Content starts
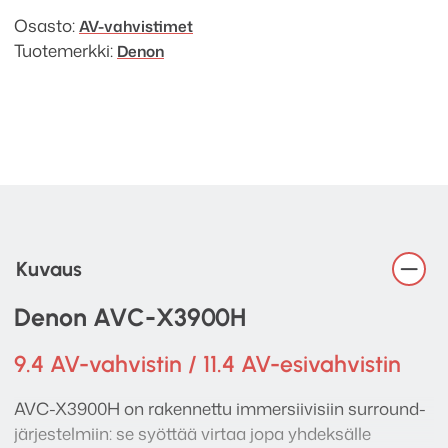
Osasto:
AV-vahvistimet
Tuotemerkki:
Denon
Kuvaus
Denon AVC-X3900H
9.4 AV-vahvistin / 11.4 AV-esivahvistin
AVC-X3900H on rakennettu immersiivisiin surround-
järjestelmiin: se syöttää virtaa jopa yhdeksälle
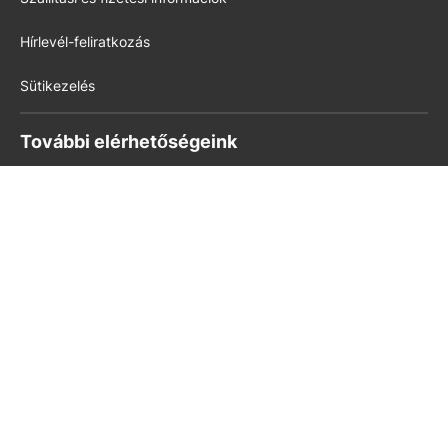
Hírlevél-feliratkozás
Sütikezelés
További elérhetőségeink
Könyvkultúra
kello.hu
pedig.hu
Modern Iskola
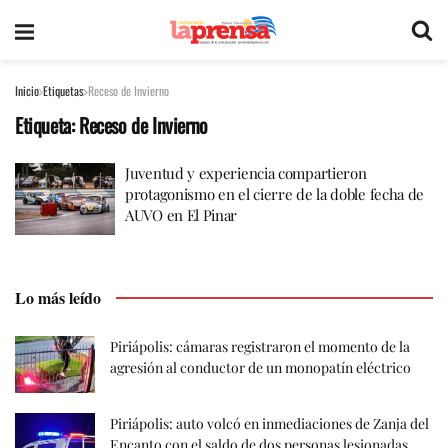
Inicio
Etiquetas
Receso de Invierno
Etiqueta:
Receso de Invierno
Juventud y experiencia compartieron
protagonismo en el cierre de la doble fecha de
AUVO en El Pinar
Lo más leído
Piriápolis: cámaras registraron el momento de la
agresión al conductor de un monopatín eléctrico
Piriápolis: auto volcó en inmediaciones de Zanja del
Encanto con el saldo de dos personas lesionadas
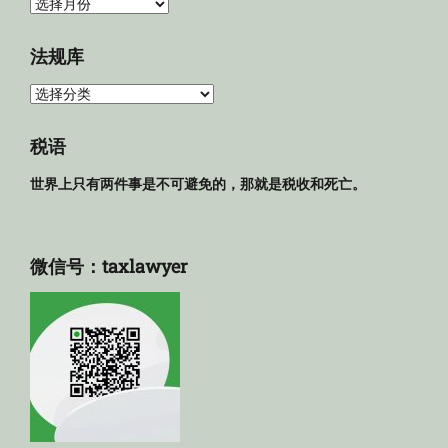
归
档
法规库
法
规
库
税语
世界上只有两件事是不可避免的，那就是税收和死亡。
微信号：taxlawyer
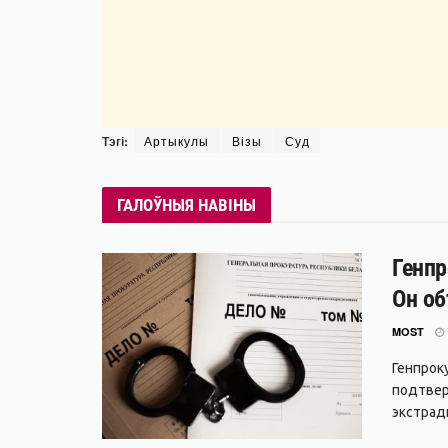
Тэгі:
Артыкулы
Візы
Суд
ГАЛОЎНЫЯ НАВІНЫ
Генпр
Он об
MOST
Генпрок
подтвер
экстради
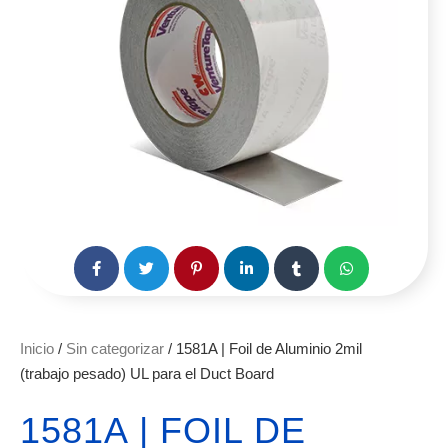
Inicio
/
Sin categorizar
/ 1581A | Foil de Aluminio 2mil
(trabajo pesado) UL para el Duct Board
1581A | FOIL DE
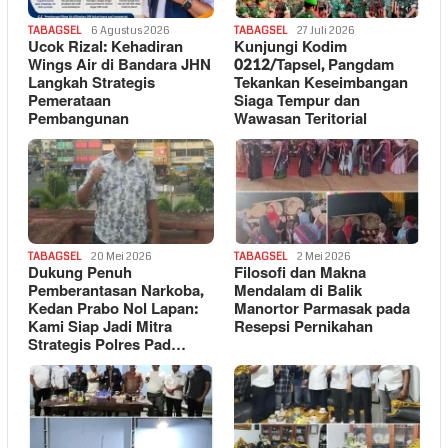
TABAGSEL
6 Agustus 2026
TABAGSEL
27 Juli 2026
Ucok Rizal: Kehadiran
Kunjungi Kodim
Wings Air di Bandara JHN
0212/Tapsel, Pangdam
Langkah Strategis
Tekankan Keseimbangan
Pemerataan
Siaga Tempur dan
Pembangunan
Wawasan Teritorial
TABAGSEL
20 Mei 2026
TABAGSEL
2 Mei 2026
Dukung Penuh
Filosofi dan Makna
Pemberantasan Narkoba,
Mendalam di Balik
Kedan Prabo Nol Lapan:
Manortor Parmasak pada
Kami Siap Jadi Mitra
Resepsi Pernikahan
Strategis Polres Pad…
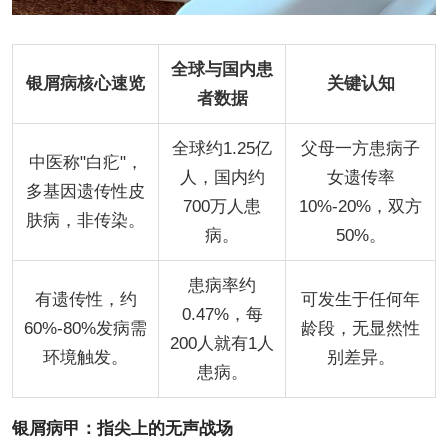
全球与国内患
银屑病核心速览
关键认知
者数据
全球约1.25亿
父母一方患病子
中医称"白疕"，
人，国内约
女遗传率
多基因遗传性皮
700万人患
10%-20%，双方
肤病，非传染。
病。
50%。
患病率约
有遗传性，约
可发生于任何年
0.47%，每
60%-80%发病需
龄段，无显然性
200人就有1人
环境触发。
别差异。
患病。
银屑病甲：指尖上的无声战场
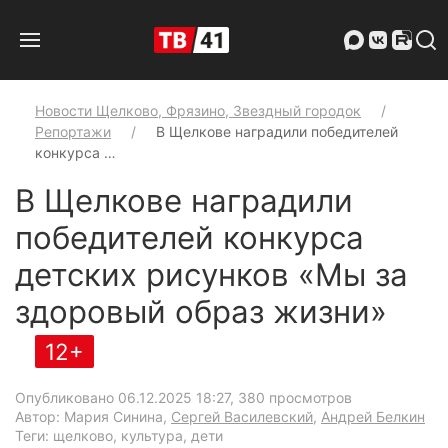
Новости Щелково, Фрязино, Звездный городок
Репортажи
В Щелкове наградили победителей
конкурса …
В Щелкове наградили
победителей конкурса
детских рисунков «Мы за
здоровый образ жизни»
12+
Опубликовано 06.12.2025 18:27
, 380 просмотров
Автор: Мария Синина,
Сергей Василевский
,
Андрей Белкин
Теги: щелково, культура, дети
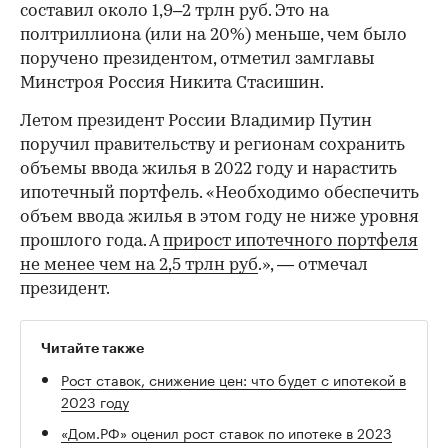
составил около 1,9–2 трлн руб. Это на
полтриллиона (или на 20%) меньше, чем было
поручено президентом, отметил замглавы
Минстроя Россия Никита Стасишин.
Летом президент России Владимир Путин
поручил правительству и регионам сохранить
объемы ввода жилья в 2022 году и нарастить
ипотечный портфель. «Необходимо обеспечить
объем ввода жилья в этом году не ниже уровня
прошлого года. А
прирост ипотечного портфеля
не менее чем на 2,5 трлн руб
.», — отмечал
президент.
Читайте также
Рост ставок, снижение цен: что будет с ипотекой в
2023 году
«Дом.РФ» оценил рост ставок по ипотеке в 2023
Content ends
Problem to work on:
Change every "Receso de Invierno" in the data above to "Receso de Verano" and write out all the text lines again, leaving everything else untouched. Omit the pictures.

Solved problem:
Osasto:
AV-vahvistimet
Tuotemerkki:
Denon
Kuvaus
Denon AVC-X3900H
9.4 AV-vahvistin / 11.4 AV-esivahvistin
AVC-X3900H on rakennettu immersiivisiin surround-
järjestelmiin: se syöttää virtaa jopa yhdeksälle
Hírlevél-feliratkozás
Sütikezelés
További elérhetőségeink
Könyvkultúra
kello.hu
pedig.hu
Modern Iskola
Inicio
Etiquetas
Receso de Verano
Etiqueta:
Receso de Verano
Juventud y experiencia compartieron
protagonismo en el cierre de la doble fecha de
AUVO en El Pinar
Lo más leído
Piriápolis: cámaras registraron el momento de la
agresión al conductor de un monopatín eléctrico
Piriápolis: auto volcó en inmediaciones de Zanja del
Encanto con el saldo de dos personas lesionadas
归
档
法规库
法
规
库
税语
世界上只有两件事是不可避免的，那就是税收和死亡。
微信号：taxlawyer
Тэгі:
Артыкулы
Візы
Суд
ГАЛОЎНЫЯ НАВІНЫ
Генпр
Он об
MOST
Генпрок
подтвер
экстради
Inicio
/
Sin categorizar
/ 1581A | Foil de Aluminio 2mil
(trabajo pesado) UL para el Duct Board
1581A | FOIL DE
TABAGSEL
6 Agustus 2026
TABAGSEL
27 Juli 2026
Ucok Rizal: Kehadiran
Kunjungi Kodim
Wings Air di Bandara JHN
0212/Tapsel, Pangdam
Langkah Strategis
Tekankan Keseimbangan
Pemerataan
Siaga Tempur dan
Pembangunan
Wawasan Teritorial
TABAGSEL
20 Mei 2026
TABAGSEL
2 Mei 2026
Dukung Penuh
Filosofi dan Makna
Pemberantasan Narkoba,
Mendalam di Balik
Kedan Prabo Nol Lapan:
Manortor Parmasak pada
Kami Siap Jadi Mitra
Resepsi Pernikahan
Strategis Polres Pad…
全球与国内患
银屑病核心速览
关键认知
者数据
全球约1.25亿
父母一方患病子
中医称"白疕"，
人，国内约
女遗传率
多基因遗传性皮
700万人患
10%-20%，双方
肤病，非传染。
病。
50%。
患病率约
有遗传性，约
可发生于任何年
0.47%，每
60%-80%发病需
龄段，无显然性
200人就有1人
环境触发。
别差异。
患病。
银屑病甲：指尖上的无声战场
Новости Щелково, Фрязино, Звездный городок
Репортажи
В Щелкове наградили победителей
конкурса …
В Щелкове наградили
победителей конкурса
детских рисунков «Мы за
здоровый образ жизни»
12+
Опубликовано 06.12.2025 18:27
, 380 просмотров
Автор: Мария Синина,
Сергей Василевский
,
Андрей Белкин
Теги: щелково, культура, дети
составил около 1,9–2 трлн руб. Это на
полтриллиона (или на 20%) меньше, чем было
поручено президентом, отметил замглавы
Минстроя Россия Никита Стасишин.
Летом президент России Владимир Путин
поручил правительству и регионам сохранить
объемы ввода жилья в 2022 году и нарастить
ипотечный портфель. «Необходимо обеспечить
объем ввода жилья в этом году не ниже уровня
прошлого года. А
прирост ипотечного портфеля
не менее чем на 2,5 трлн руб
.», — отмечал
президент.
Читайте также
Рост ставок, снижение цен: что будет с ипотекой в
2023 году
«Дом.РФ» оценил рост ставок по ипотеке в 2023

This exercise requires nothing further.